Get in on the boxer braid trend, a rebooted braided style that’s been around way before millennials made it famous.
First things first: These cool braids are officially called cornrows, or in some cases (and if you want to flex your braid vocabulary), pigtail Dutch braids a.k.a. reverse French braids. Although the boxer braid hairstyle has been worn for decades—the pop star cornrow boom of the Noughties, #NeverForget!—has been rebranded as boxer braids in the last few years. Some say it’s because it’s the hairstyle of choice of female athletes as they duke it out in the ring, but we definitely think it’s just a clever re-marketing ploy.
Who would dare spend the time rebooting a hairstyle that’s been around for scores, the world may never know. But hey, whether they’re called cornrows, double Dutches, boxer braids or reverse French pigtails, a rose by any other name would still look as cool. And they are actually pretty easy to create: You can sport this look while at the gym, for date night or even for work! They’re super playful and get your hair out of your face, which is a total win/win in our book.
Read on to check out how you can create your very own boxer braids:
How to Create a Boxer Braid or Pigtail Dutch Braids
Step 1: Start on clean, washed and blow-dried hair.
Nothing holds a braid better than strands that have been shampooed, conditioned and prepped for the tugging. Do so with a fortifying system, such as TRESemmé Repair & Protect 7 Shampoo and the TRESemmé Repair and Protect 7 Conditioner. This duo works to gently cleanse and nourish your hair.
Step 2: Blow-dry until 90 percent or completely dry.
Make sure that your hair is dry before you start your boxer braid style.
Step 3: Detangle and brush out any knots.
Create a middle part all the way from your hairline to the back of your head, as if sectioning your hair for pigtails. Using the end of a fishtail comb can help give a precise part line.
Step 4: Clamp one section off.
Begin Dutch-braiding the loose section from the hairline downwards. A Dutch braid is a reverse French braid: The side sections are crossed under instead of over the middle section. This will result in the braid looking as if it’s virtually on top of your head, like a ridge on your scalp. Continue past the point it detaches from your nape, and braid until the ends. Secure with a hair tie.
Step 5: Repeat step 4 on the remaining side.
Secure the ends with a hair tie.
How to Master the Boxer Braid in 8 Steps
Still not ready to tackle the trend? It might look like it takes a skilled set of hands to create—but we’re here to prove otherwise. As a totally budge-proof updo option, the boxer braid is a lifesaver when you need to keep your hair up and away from your face.
Perfect for everything from a fitness class to a festival, it’s easily suited to all hair types and textures. Convinced? Follow our easy step-by-step tutorial to master this look once and for all.
Divide the hair.
Using a comb, create a precise center part. Separate the hair into two sections and tie up the section you are not focusing on, if needed. Next, take a small section of hair from the front of your head and use your fingers to divide it into three even pieces. This will form the start of your boxer braid.

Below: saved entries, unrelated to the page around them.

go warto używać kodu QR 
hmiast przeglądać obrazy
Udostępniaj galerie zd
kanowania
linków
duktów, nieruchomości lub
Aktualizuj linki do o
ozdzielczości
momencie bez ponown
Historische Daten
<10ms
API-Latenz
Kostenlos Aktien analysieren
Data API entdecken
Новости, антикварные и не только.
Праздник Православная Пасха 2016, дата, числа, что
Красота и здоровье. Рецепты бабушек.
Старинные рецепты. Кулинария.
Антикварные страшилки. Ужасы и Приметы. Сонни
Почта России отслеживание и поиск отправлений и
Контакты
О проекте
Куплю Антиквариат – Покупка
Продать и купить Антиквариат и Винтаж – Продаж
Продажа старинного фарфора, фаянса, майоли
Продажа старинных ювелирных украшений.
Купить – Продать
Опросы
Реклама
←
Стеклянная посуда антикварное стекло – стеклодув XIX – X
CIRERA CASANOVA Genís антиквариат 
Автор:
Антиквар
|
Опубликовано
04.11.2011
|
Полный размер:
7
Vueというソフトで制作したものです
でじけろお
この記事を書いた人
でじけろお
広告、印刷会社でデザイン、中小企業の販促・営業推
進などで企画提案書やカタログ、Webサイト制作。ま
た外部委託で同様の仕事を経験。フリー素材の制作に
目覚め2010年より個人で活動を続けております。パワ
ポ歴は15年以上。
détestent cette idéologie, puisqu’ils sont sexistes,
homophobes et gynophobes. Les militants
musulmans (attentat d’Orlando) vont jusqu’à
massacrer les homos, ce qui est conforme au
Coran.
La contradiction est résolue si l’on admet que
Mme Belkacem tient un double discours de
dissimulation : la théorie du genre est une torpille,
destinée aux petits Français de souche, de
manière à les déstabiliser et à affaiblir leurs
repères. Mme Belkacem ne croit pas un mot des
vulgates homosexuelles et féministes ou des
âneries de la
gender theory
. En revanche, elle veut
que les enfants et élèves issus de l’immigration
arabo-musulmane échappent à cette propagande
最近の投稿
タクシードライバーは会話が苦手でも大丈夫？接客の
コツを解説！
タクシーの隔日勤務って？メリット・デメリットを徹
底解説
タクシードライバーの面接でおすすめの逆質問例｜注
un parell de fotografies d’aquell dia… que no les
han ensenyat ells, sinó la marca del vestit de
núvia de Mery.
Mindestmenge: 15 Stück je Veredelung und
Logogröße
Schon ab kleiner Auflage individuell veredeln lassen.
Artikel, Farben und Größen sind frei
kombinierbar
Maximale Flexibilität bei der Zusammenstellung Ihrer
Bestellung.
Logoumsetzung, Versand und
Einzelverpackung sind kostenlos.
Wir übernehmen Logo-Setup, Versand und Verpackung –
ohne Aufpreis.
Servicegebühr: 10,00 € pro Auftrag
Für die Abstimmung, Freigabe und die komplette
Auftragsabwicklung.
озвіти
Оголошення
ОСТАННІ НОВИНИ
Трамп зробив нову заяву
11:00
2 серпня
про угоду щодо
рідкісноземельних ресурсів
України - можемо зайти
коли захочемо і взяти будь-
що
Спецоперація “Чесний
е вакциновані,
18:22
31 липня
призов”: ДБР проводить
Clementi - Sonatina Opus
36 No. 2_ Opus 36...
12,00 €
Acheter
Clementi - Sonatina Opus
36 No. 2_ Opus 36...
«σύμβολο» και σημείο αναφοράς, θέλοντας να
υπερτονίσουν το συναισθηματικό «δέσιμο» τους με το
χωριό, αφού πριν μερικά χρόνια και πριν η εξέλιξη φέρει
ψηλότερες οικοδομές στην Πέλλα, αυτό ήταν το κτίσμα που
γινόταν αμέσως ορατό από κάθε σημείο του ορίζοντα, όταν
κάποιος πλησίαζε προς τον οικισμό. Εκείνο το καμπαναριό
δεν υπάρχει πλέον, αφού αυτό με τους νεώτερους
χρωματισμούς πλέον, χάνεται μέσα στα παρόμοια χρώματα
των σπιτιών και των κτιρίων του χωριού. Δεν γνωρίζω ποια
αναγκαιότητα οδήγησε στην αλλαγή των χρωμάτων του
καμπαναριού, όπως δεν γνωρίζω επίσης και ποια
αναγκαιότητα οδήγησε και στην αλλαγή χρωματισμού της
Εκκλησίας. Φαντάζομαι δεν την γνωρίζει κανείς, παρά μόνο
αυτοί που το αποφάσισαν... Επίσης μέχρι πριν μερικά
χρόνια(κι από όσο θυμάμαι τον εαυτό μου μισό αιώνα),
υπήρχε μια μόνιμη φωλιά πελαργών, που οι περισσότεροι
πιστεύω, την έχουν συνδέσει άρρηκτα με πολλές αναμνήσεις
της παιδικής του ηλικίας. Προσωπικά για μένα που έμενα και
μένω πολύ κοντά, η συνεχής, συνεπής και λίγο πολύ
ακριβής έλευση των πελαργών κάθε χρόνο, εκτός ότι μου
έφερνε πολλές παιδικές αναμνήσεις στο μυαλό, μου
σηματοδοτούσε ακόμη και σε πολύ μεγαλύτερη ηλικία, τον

Take the three separate sections of hair and start weaving them into a braid at the top of your head. Cross the left section of hair under the middle strand and then cross the right section underneath the middle.
Braid from front to back.
Tie to secure.
Repeat the process.
Taking the loose section of hair from the other side of your part, repeat this braiding process. Moving from front to back and securing with a hairband.